During the COVID-19 pandemic, the crew was locked down in the ship which was moored in a basin of the port of Caen.

In May 2026, following the end of Phoenix Reisen's charter of the vessel as Deutschland, the ship was scheduled to resume service for Semester at Sea under the name World Odyssey. The ship left Phoenix service in September 2026 after arriving in Bremerhaven.

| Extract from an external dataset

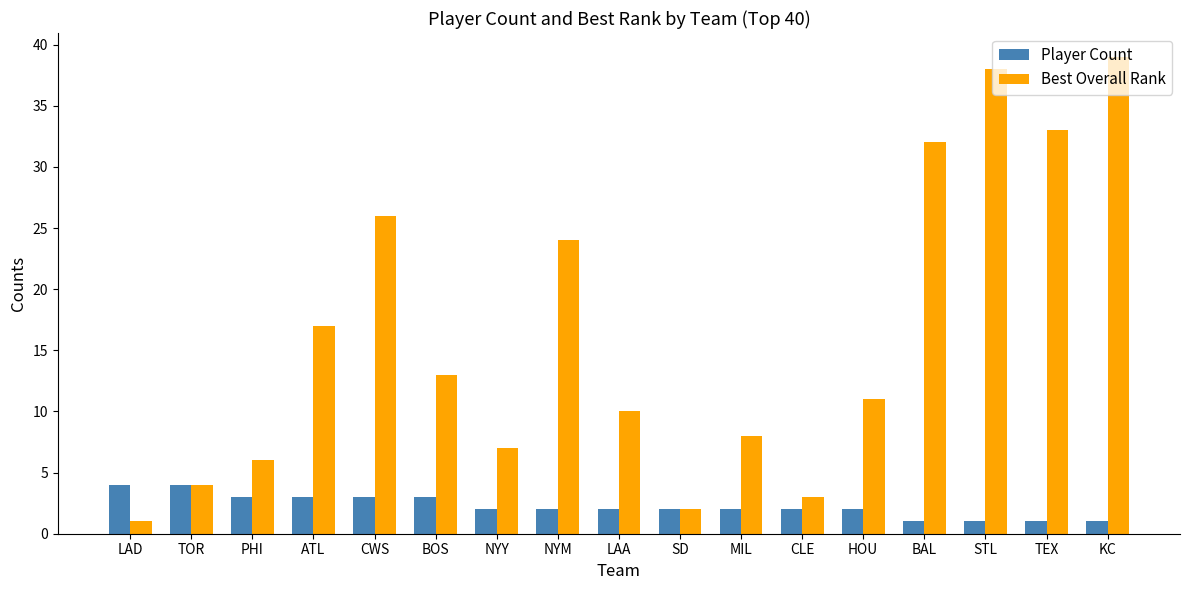

What is the average value of the Best Overall Rank series?

16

As floating campus, the university ship opens the 2026-2027 Brazilian cruise season in 15 days.

== Incidents ==
At approximately 12:30 on 23 May 2010 whilst in the Norwegian port of Eidfjord, Norway, a fire was detected in the engine room. On board were at that time 607 (or 608) people, including 364 passengers. All passengers and most of the crew and two Norwegian pilots were evacuated safely from the ship, while only a small part of the crew remained on board. The fire was isolated to a limited area of the ship. The ship's 364 passengers travelled home. MS Deutschland was then towed by tug boats to the Blohm + Voss shipyard in Hamburg for docking and repair, where the ship remained in the shipyard for thirty days. The fire damage had cost approximately two million euro and was paid by the ship's insurers. Three trips were cancelled and service resumed on 3 July 2010, with a departure from Hamburg.

On 15 January 2012, the ship grounded in the Beagle Channel at the tip of South America. No one was injured and the ship was able to continue its journey after an investigation by the Federal Bureau for Maritime Casualty Investigation.

== Popular culture ==
- The German television show Das Traumschiff ("The Dream Ship") was filmed on board for fifteen years as the MS Deutschland traveled to tourist destinations around the world.
- In the first episode of Deutschland 86, the ship appears in the first scene docked as World Odyssey and is referenced in the final scene as a character watches Das Traumschiff.